Schiff couldn’t have said why he was so steamed. He’d expected it. Wasn’t this the reason he’d been trying to get through to his banks? Wasn’t it why he’d attempted to be so circumspect?
“Will you be paying by check?”
“Yes,” Schiff said, thrown off, expecting some such, but not exactly this, question. “The corporation takes checks, doesn’t it?”
“These systems are fairly big-ticket items. It takes cashier’s checks.”
“Well, that poses a problem, doesn’t it?” Schiff said. “Me being crippled and all? My wife having lit out for the territory and leaving me up shit creek without a paddle with a car in the driveway to get to the bank but not quite enough strength in my legs to press down on the accelerator let alone the brake pedal?”

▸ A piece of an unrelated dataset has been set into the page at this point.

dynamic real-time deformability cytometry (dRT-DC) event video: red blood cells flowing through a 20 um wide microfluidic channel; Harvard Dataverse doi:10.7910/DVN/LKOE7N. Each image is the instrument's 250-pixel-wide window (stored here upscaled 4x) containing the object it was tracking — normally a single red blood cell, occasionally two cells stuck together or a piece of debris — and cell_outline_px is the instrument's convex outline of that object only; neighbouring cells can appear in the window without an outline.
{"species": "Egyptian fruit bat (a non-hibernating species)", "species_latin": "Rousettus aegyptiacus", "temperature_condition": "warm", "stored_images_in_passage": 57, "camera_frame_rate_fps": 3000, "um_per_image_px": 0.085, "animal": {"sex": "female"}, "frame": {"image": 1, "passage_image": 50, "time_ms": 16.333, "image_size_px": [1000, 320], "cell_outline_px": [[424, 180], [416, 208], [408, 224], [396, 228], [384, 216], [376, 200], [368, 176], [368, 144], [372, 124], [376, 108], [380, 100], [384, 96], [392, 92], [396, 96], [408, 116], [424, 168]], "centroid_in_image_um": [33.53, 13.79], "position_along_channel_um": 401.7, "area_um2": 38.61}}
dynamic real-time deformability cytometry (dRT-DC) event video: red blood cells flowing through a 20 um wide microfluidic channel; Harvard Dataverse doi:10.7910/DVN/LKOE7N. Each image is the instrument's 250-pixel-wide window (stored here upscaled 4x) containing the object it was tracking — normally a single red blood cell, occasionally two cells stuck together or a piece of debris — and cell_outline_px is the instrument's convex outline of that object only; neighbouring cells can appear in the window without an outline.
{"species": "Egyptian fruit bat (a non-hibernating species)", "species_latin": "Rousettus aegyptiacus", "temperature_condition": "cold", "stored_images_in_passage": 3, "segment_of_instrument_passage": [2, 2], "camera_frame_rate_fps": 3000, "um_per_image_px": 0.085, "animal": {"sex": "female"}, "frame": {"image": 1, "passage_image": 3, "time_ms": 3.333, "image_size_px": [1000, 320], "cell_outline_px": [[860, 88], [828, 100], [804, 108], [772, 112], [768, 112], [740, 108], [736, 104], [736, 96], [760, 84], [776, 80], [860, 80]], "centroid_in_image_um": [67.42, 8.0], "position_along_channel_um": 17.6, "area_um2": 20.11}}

“Don’t get so excited,” Bill said. “We’re flexible. We’ll work with you. Hey,” he said, “we’re nothing if not flexible. If you can demonstrate you have enough money in your account to cover the check, we’ll work with you.”
“Ask Miss Simmons if I have enough money in my account to cover it,” Schiff said.
“No offense, old man,” the salesman said. “Hey,” he said, “take it easy. No offense. Often, a spouse quits on a partner who’s been dealt a bad hand she Hoovers out their joint accounts before she goes.”
“This happens?” Schiff, oddly moved, said suddenly, in spite of himself, interested, narrowly studying the man, a sort of political geographer in his own right, a kind of bellwether, some sibyl of the vicissitudes.